At worst someone may come and ask you “is Jia Tan your alter ego?” And leave when they realise its obviously not.

But if you’re arguing that you’re risking reputational harm, where you might get a rep as “the guy who lgtm-d the backdoor PR without reviewing closely”, yeah that’s possible. And it’s a reasonable fear. That’s a risk you’re taking when most of the reward is to society benefiting from your work.

[the_mitsuhiko]

> Perhaps you should speak more about those consequences you’re afraid of?

I'm not particular fearful of anything. It's an observation of a cultural change that I perceive. I'm facing many more interactions with throwaway accounts, individuals that have no desire to establish a reputation etc. It changes the way you communicate in subtle ways, there is less of a believe that you will run into some of those folks at conferences or they would not disclose themselves.

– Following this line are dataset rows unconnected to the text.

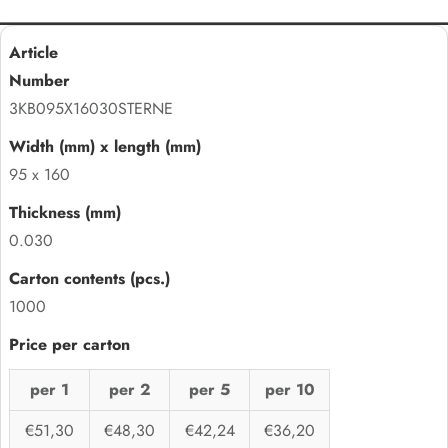
3KB095X16030STERNE
95 x 160
0.030
1000
per 1
per 2
per 5
per 10
€51,30
€48,30
€42,24
€36,20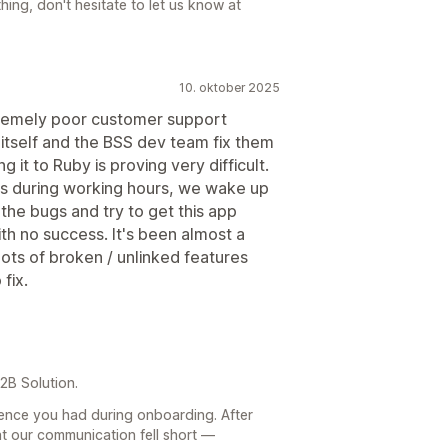
hing, don't hesitate to let us know at
10. oktober 2025
tremely poor customer support
 itself and the BSS dev team fix them
 it to Ruby is proving very difficult.
s during working hours, we wake up
 the bugs and try to get this app
th no success. It's been almost a
 lots of broken / unlinked features
fix.
2B Solution.
rience you had during onboarding. After
t our communication fell short —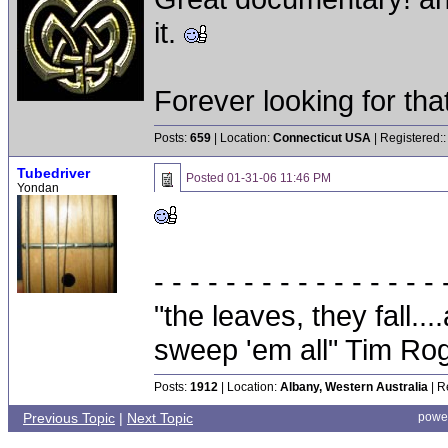
it.
Forever looking for that 
Posts:
659
| Location:
Connecticut USA
| Registered:
Tubedriver
Posted
01-31-06 11:46 PM
Yondan
- - - - - - - - - - - - - - - - 
"the leaves, they fall.
sweep 'em all" Tim Ro
Posts:
1912
| Location:
Albany, Western Australia
| R
Previous Topic
|
Next Topic
powe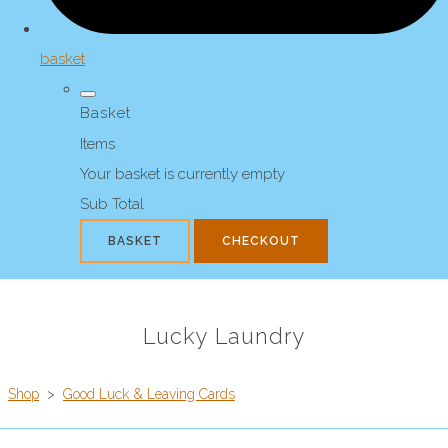
basket
Basket
Items
Your basket is currently empty
Sub Total
BASKET
CHECKOUT
Lucky Laundry
Shop
>
Good Luck & Leaving Cards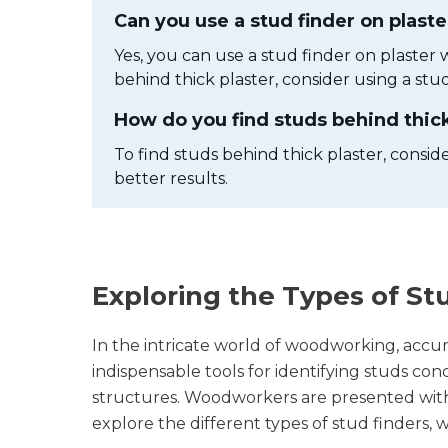
Can you use a stud finder on plaste
Yes, you can use a stud finder on plaster w
behind thick plaster, consider using a stud
How do you find studs behind thick
To find studs behind thick plaster, conside
better results.
Exploring the Types of St
In the intricate world of woodworking, accura
indispensable tools for identifying studs c
structures. Woodworkers are presented with a 
explore the different types of stud finders,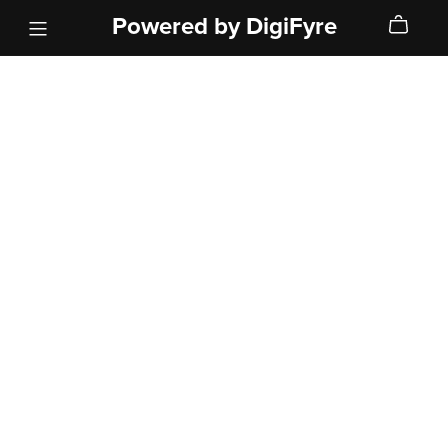
Powered by DigiFyre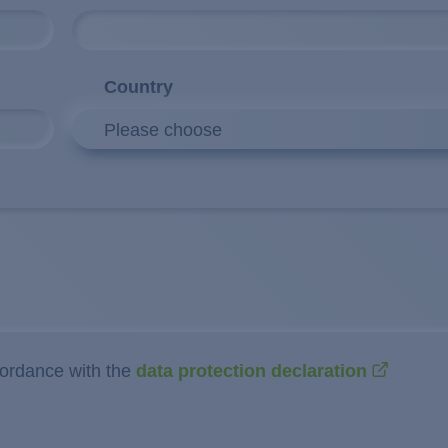
Country
Please choose
cordance with the
data protection declaration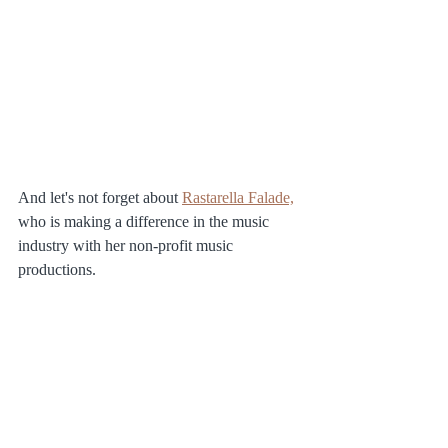
And let's not forget about 
Rastarella Falade,
who is making a difference in the music 
industry with her non-profit music 
productions.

The legal elements of that are largely hypothetical since most folks will statistically not be involved with a lawsuit. However the legal underpinnings are largely what enables Open Source, so we cannot completely be blind to this. At the same time it's also clear that we care less about this as a whole. While it was once much more commonplace to verify authors, to vet licenses and contributors, that's clearly something that even established projects do less of. I have no idea what this means, but it seems like it's a shift nonetheless.

The practical implications are much more obvious. The creator of xz also suffered inconveniences despite not being the perpetrator when GitHub restricted their account.

> I know people online don’t take the No Warranty clause statement seriously when they demand support, but a court definitely will.

That's not entirely clear. At some point even writing code can become a legal matter and plenty of software engineers who were charged and convicted under wire-fraud charges are there to tell a story. Mind you, many of those things were outright obvious malice, but we don't know for sure where such lines are drawn for sure.

[nindalf]

> many of those things were outright obvious malice

Yeah, exactly what I'm saying. As long as you put software out there in good faith, you won't be convicted of wire fraud. So just ... don't be malicious I guess? That seems like a low bar that all of us can clear.

> While it was once much more commonplace ... to vet licenses

I don't know why we need to vet licenses? We've mostly come to a consensus. Most software is either MIT/Apache (anything goes), GPL (release your modified source as GPL) or some weird license masquerading as open source (hi Mongo and redis). We don't need more innovation in this space, we need less. And there's not much to discuss when almost all software is one of the first three licenses.

> legal underpinnings are largely what enables Open Source

I'd argue that if Open Source is continuing to be developed despite us not verifying identities, maybe it isn't necessary anymore? Maybe it was just something we did back in the day, but we don't need to anymore because the landscape has changed. It's possible what we actually needed was authentication - that this PR is actually coming from Armin and not someone masquerading as him. And Github provides that with its username, password and 2FA.

As long as there's no account level hacking involved and I know the person who submitted this change is the same the one I think they are, that gives me a lot of confidence. At that point it doesn't matter if the change came from Armin (who I've never had the pleasure of meeting), or Asahi Lina (who I never will meet).